A US decision not to sell Taiwan new F-16C/D fighter jets is being seen by many US allies in Asia as a sign of China’s growing clout.
The pre-eminent military power in East Asia for 50 years, the US has explicitly and implicitly provided a security umbrella for countries from Singapore to Japan, helping to keep the peace that has fostered stunning economic growth.
While few of these allies believe the US is lessening its commitment to the region, they still see Washington’s refusal to make the F-16C/D aircraft sale, which was made public on Wednesday, as showing a new deference to Chinese interests.
China is a “big factor ... that can’t be discounted,” Philippine Defense Secretary Voltaire Gazmin said. “All things are always considered in a decision and China is a world player now.”
The top US diplomat for East Asia, Kurt Campbell, publicly confirmed in New York on Wednesday that the administration of US President Barack Obama will upgrade Taiwan’s existing fleet of F-16A/Bs, postponing for now the sale of the new models that Taipei sought.
The decision brought a swift, angry denunciation from Beijing, where Vice Foreign Minister Zhang Zhijun (張志軍) summoned US Ambassador Gary Locke to warn that exchanges between the militaries, security cooperation and overall ties will suffer.
After reducing its footprint in East Asia during the administration of former US president George W. Bush, the US began pushing back last year. US Secretary of State Hillary Rodham Clinton offered strong support to Asian allies in response to their unease about a more assertive Chinese naval posture in the South China Sea, and the US military conducted high-profile drills with Japan and South Korea.
However, doubts about US staying power in the region persist, and Washington’s refusal to sell the new F-16C/Ds to Taiwan could serve to deepen them.
Admittedly, Taiwan is not a typical case when it comes to security assistance from the US and most other countries, but Taiwan’s defense ties with the US still run deep.
Taiwan hosted US troops for decades under the terms of a security pact that lapsed only after the US shifted its recognition from Taipei to Beijing in 1979. And since then, Washington has remained bound by a Congressional mandate to sell Taiwan weapons to help defend itself against the attack that China threatens if Taipei moves to make its de facto independence permanent.
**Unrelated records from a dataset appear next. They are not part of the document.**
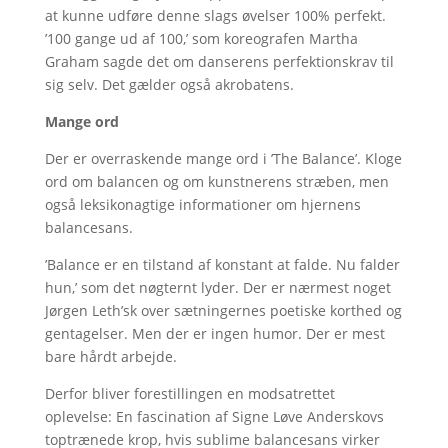
at kunne udføre denne slags øvelser 100% perfekt.
’100 gange ud af 100,’ som koreografen Martha
Graham sagde det om danserens perfektionskrav til
sig selv. Det gælder også akrobatens.
Mange ord
Der er overraskende mange ord i ’The Balance’. Kloge
ord om balancen og om kunstnerens stræben, men
også leksikonagtige informationer om hjernens
balancesans.
’Balance er en tilstand af konstant at falde. Nu falder
hun,’ som det nøgternt lyder. Der er nærmest noget
Jørgen Leth’sk over sætningernes poetiske korthed og
gentagelser. Men der er ingen humor. Der er mest
bare hårdt arbejde.
Derfor bliver forestillingen en modsatrettet
oplevelse: En fascination af Signe Løve Anderskovs
toptrænede krop, hvis sublime balancesans virker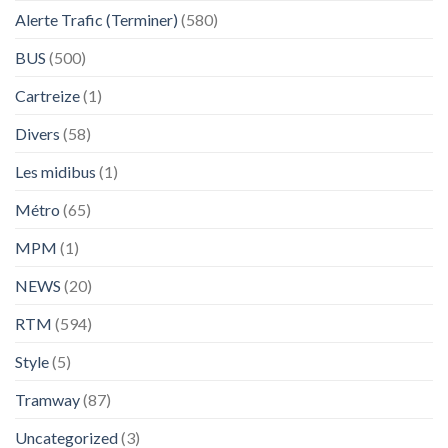
Alerte Trafic (Terminer)
(580)
BUS
(500)
Cartreize
(1)
Divers
(58)
Les midibus
(1)
Métro
(65)
MPM
(1)
NEWS
(20)
RTM
(594)
Style
(5)
Tramway
(87)
Uncategorized
(3)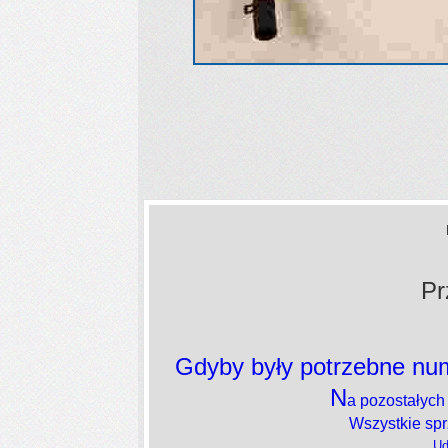
Pr
Gdyby były potrzebne num
N
a pozostałych
Wszystkie sp
Ud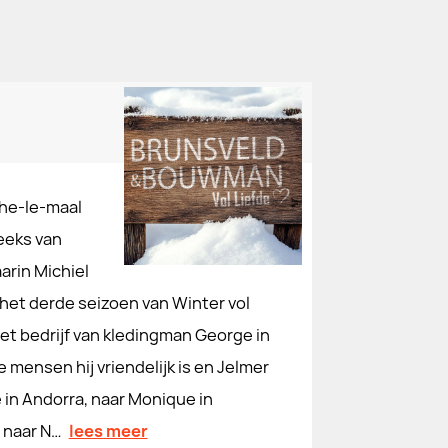
 he-le-maal
eeks van
arin Michiel
het derde seizoen van Winter vol
het bedrijf van kledingman George in
 mensen hij vriendelijk is en Jelmer
 in Andorra, naar Monique in
s naar N…
lees meer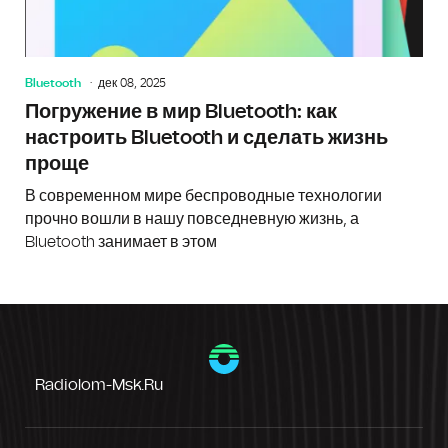
Bluetooth
дек 08, 2025
Погружение в мир Bluetooth: как
настроить Bluetooth и сделать жизнь
проще
В современном мире беспроводные технологии
прочно вошли в нашу повседневную жизнь, а
Bluetooth занимает в этом
Radiolom-Msk.ru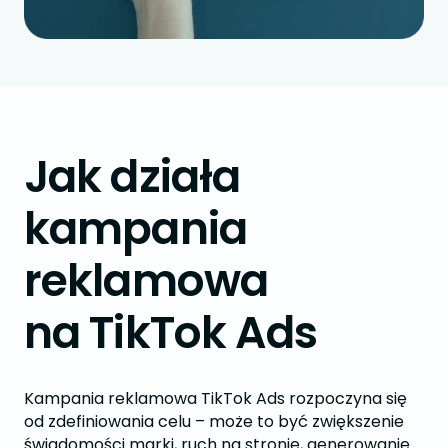
Jak działa
kampania
reklamowa
na TikTok Ads
Kampania reklamowa TikTok Ads rozpoczyna się
od zdefiniowania celu – może to być zwiększenie
świadomości marki, ruch na stronie, generowanie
The complexity of this relationship helps explain the intense Washington reaction that was engendered by the Obama -administration’s decision on the fighter planes, which denied Taiwan the 66 new F-16C/Ds it long coveted, while permitting it a series of upgrades on its existing fleet of F-16A/Bs.
Supporters of the decision regarded it as a Solomonic compromise, taking account of Taiwan’s defense needs — particularly its growing air power gap with China — while also safeguarding the integrity of the US’ increasingly important relationship with Beijing.
However, critics blasted the decision as a sellout of a democratic bastion and long-standing security partner, and a move that could even rattle Asian partners’ confidence in US commitments.
Even before news of the decision became final, Republican Senator John Cornyn of Texas, where the Lockheed Martin plant that would have built the new F-16C/Ds is located, described it as a slap in the face to a strong ally, and Howard Berman, the ranking Democrat on the House of Representatives Foreign Affairs Committee, called it a “half-measure.”
In Asia, it is seen as yet another example of China’s growing military and economic power.
Gazmin saw the move primarily as the result of Washington’s limited options in the face of China’s significant holdings of US Treasuries, and the threat that poses to US fiscal stability.
“It has a large debt and if China will try to apply pressure, the US can end up in trouble,” he said. “The US has to temper its relations with Taiwan for China.”
However, Gazmin rejected the notion that Washington’s decision could point to an eventual unwinding of its long-standing security ties with the Philippines, which include close cooperation in fighting Muslim insurgents in the southern part of the country.
“We have a separate, special relationship with the US that’s different from its relations with Taiwan,” he said. “The US ties with Taiwan [are] different from ours and other countries, the dynamics are different.”
China expert Lee Chang-hyung, of Seoul’s government-affiliated Korea Institute for Defense Analyses, also saw the US decision to deny Taiwan new F-16C/Ds as reflecting China’s economic leverage in Washington.
“If it sells the fighter jets to Taiwan, it could sustain some big economic damage,” he said. “I think the United States has taken that factor into account.”
Lee said China’s meteoric rise — underlined by its rapidly expanding military and its lightning economic growth — has prompted some South Koreans to conclude that Seoul’s best interests lie in downgrading its decades-old security alliance with the US in favor of closer ties with Beijing.
However, he rejected that approach, in part because he believes China is still dozens of years away from catching up with the US militarily.
“We have to maintain and bolster the alliance with the United States — which is far away from us — while expanding and improving exchanges with China — which is close to us,” he said.